• _Actions to take_
a. In the broadcast section, to which broadcaster did Nelvana pre-sell the series in Germany?
b. Using the broadcast section, explain why the series went to Super RTL in Germany instead of a Disney Channel network.
c. Quote the broadcast section word for word, everything from "While planned to" down to "the show premiered.".

(Document section Opens)

In September 2018, the series was renewed for a second season.

==Broadcast==
On June 20, 2016, Sony Pictures Animation and Nelvana announced a global broadcast and on-demand deal with Disney Channels Worldwide, where the series would air on a respective Disney Channel network in Africa, Asia, Australia and New Zealand, Europe, Latin America, the Middle East, and the United States. It was also announced that Corus Entertainment, Nelvana's parent company, would air the series on their version of Disney Channel and its French counterpart La Chaîne Disney. The Disney deal excluded Germany, where Nelvana instead pre-sold the series to Super RTL in November.

While planned to premiere on Disney Channel in Canada, the series would instead premiere on sister channel Teletoon in October 2017. In India, the series premiered on December 18, 2017, on Disney Channel India. Repeats of the series started airing on Disney XD in the United States as of October 2019. The last eight episodes of the first season were shown on Netflix in the United States on June 25, 2018, a year after the show premiered.

(Document section Closes)
(Material provided Opens)

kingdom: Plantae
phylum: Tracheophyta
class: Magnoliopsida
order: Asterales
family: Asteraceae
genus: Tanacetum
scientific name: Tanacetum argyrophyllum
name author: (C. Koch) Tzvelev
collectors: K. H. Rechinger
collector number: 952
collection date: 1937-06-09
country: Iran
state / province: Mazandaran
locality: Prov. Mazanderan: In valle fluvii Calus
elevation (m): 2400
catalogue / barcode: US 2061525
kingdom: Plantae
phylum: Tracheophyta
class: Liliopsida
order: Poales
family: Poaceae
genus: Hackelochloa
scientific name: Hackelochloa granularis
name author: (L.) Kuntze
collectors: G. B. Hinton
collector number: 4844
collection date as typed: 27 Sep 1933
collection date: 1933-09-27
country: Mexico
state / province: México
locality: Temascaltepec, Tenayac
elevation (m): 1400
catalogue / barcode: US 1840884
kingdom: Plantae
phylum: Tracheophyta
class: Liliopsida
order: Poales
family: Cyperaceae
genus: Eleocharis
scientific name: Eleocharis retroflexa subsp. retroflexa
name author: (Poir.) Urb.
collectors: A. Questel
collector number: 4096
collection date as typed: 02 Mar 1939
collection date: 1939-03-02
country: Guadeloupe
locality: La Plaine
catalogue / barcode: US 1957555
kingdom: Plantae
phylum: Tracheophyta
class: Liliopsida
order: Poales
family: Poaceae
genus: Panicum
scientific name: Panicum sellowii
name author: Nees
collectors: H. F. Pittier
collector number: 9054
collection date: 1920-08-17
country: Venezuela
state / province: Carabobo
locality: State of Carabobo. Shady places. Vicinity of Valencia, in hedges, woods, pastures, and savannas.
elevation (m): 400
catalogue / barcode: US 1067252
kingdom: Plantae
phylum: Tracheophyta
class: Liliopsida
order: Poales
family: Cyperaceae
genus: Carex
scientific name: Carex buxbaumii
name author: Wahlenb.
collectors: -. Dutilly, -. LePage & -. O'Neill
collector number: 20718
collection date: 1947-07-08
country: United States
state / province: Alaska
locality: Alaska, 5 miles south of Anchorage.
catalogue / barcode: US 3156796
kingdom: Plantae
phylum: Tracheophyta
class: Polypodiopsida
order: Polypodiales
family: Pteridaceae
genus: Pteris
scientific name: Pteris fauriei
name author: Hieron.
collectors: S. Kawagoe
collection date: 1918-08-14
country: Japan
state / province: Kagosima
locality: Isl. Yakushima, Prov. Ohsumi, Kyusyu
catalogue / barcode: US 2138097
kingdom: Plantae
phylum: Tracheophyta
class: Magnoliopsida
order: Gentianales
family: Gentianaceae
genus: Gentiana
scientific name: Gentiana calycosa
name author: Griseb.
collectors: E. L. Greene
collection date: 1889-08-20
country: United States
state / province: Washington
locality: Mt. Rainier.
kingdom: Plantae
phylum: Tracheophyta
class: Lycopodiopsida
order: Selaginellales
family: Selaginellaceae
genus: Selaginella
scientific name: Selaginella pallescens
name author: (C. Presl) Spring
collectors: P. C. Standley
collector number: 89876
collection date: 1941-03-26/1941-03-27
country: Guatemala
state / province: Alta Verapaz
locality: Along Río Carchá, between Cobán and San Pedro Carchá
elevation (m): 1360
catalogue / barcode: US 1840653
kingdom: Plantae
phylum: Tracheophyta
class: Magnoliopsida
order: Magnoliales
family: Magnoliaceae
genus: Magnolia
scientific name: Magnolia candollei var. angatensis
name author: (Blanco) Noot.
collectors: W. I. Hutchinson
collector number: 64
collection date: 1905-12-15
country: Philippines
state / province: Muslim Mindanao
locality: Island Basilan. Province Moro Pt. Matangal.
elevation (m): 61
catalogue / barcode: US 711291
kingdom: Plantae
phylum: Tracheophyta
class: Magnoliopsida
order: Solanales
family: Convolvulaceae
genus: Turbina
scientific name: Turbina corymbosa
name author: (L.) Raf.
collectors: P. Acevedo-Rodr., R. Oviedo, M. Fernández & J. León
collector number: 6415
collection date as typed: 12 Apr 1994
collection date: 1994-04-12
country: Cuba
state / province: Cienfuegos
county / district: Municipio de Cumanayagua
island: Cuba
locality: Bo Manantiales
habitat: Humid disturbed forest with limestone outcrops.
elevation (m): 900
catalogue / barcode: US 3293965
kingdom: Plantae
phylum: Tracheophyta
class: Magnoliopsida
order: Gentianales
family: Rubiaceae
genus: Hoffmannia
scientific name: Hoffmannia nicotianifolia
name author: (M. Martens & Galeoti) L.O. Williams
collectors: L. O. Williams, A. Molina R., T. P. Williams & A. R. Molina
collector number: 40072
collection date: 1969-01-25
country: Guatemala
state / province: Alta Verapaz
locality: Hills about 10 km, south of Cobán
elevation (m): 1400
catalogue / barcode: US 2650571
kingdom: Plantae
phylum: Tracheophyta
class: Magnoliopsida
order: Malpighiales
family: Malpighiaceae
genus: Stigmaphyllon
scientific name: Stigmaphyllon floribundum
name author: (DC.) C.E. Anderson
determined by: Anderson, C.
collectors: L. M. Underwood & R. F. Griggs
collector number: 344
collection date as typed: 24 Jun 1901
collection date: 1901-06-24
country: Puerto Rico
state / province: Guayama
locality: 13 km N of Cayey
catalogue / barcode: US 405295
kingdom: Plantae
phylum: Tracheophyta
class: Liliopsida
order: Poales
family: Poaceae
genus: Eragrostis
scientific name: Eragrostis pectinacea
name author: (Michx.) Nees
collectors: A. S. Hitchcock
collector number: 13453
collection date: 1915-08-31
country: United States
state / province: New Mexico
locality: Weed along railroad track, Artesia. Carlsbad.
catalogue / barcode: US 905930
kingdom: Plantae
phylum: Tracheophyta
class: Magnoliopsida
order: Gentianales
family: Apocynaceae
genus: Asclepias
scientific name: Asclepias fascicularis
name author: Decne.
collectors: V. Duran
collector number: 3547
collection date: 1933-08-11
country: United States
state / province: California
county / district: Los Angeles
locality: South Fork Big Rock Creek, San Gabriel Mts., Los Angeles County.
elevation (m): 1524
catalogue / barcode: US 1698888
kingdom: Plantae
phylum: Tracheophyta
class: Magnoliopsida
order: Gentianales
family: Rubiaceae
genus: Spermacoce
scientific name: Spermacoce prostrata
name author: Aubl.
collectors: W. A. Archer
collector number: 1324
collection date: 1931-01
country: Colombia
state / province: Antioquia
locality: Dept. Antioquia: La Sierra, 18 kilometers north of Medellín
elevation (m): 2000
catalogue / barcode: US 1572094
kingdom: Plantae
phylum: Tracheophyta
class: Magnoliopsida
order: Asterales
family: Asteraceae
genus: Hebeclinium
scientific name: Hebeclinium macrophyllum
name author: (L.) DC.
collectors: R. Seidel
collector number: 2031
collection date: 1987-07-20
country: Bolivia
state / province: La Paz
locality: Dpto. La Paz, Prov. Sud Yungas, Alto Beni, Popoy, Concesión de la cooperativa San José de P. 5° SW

(Material provided Closes)

• _Responses in order_
a. Nelvana pre-sold the series to Super RTL in November.

b. The global broadcast and on-demand deal with Disney Channels Worldwide excluded Germany. Nelvana therefore pre-sold the series to Super RTL for that country in November.

c.
While planned to premiere on Disney Channel in Canada, the series would instead premiere on sister channel Teletoon in October 2017. In India, the series premiered on December 18, 2017, on Disney Channel India. Repeats of the series started airing on Disney XD in the United States as of October 2019. The last eight episodes of the first season were shown on Netflix in the United States on June 25, 2018, a year after the show premiered.